Okuma metni -
Birkaç dakikalık konuşmayla bile onun hakkında ne kadar olumlu düşündüğümün farkına varmıştım.
Aradan birkaç haftalık bir süre geçti ve…
Acı haber!
*******
Bu tür ölümler, “hâzân bahçesinde gerçekleşen ölümlerdir !”derim hep.
Onu anlamıştım. Onu, diğerlerini, herkesi.
Bir anlık şuur kaybıyla, kendini asanları, ilaç alanları, kafasına silah çekenleri, terasa çıkıp kendini bırakıp yere çakılanları.
***************************
Her aşk beraberliği samimi, ümitli, beklentili, mutlu bir şekilde başlar.
Ancak zaman zaman kaderin, bazen de kişilerin yaptıkları hatalar neticesinde biten, bitmeyen, bitemeyen ve çoklukla sizi öldürmeye kadar götüren bir aşk türü de olabiliyor.

Aşağıdaki veriler -
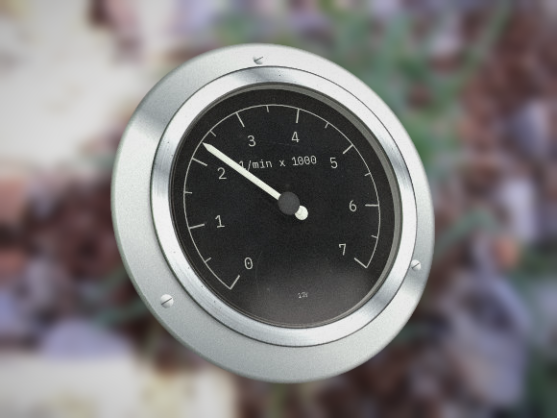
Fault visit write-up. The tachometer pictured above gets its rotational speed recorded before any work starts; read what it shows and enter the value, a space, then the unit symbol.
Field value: 2250 rpm
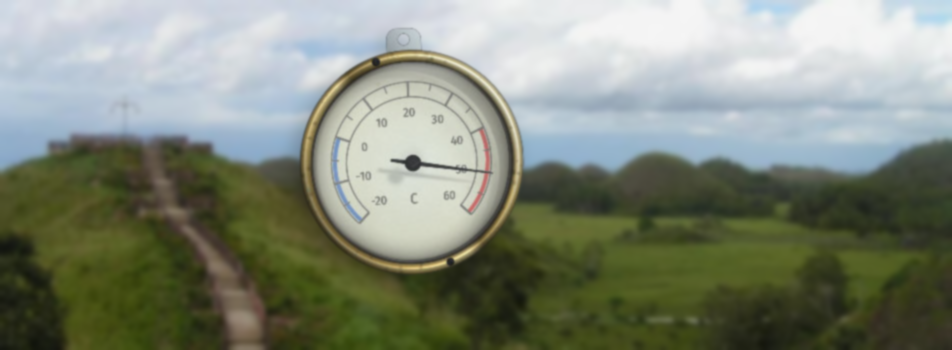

Görev maddesi -
Aşk ve ölüm üzerine olan okuma metnini son cümlesinden sonra gelecek şekilde devam ettirin.

Görev çıktısı -
Bazen yaş olabilir aradaki mesele. Aradaki uçurumun adı yaştır veya eğitimdir, bir klasik haline gelen “ayrı dünyalar” meselesidir, ailelerdir, şudur, budur. Bazen, sevgilinin ta kendisidir. Sevmez sizi, istemez!.. Önce sever, sonra sevmez olur. Bitirir kendi kafasında. Siz bitiremezsiniz. Kalın kafalar bitmesi gerektiğini de anlamaz. Ümitsizlik her yanı sarmışken; sizin içinizde bir yer ümitsizliğin ne anlama geldiğini bilemez. Yazık ki kalbiniz de o tuhaf yeri dinlemek eğilimi göstermeye devam eder.
Aşk mantıkla beslenmiyor.
“İstenilmediğini duyduğun anda bir anlık öfkeyle, canına kıyacağına çok sancılı bir süreç geçirmeyi deneseydi!” Keşke dedim.Haberi alınca.
Bu tür haberleri alınca, uçup gidiyor beynim. Ve bir karınca sürüsü başımın tepesinden başlayıp topuklarıma kadar iniyor. Gözlerimi yumuyor, karıncaların yere düşmesini bekliyorum.
Sonra; özüme dönüyorum. Kendi varoluş sancılarım ve hayat mücadelem.
Ne çok sıkıntılar çekmişim ben?
Yıllarca, gece-gündüz düşleyerek geçirilen bir hayat!
Ölüm düşüncesinden uzak, bazen beyaz, bazen siyah.
Ölüm rengi siyah, düşlerimin rengi beyaz oldu hep.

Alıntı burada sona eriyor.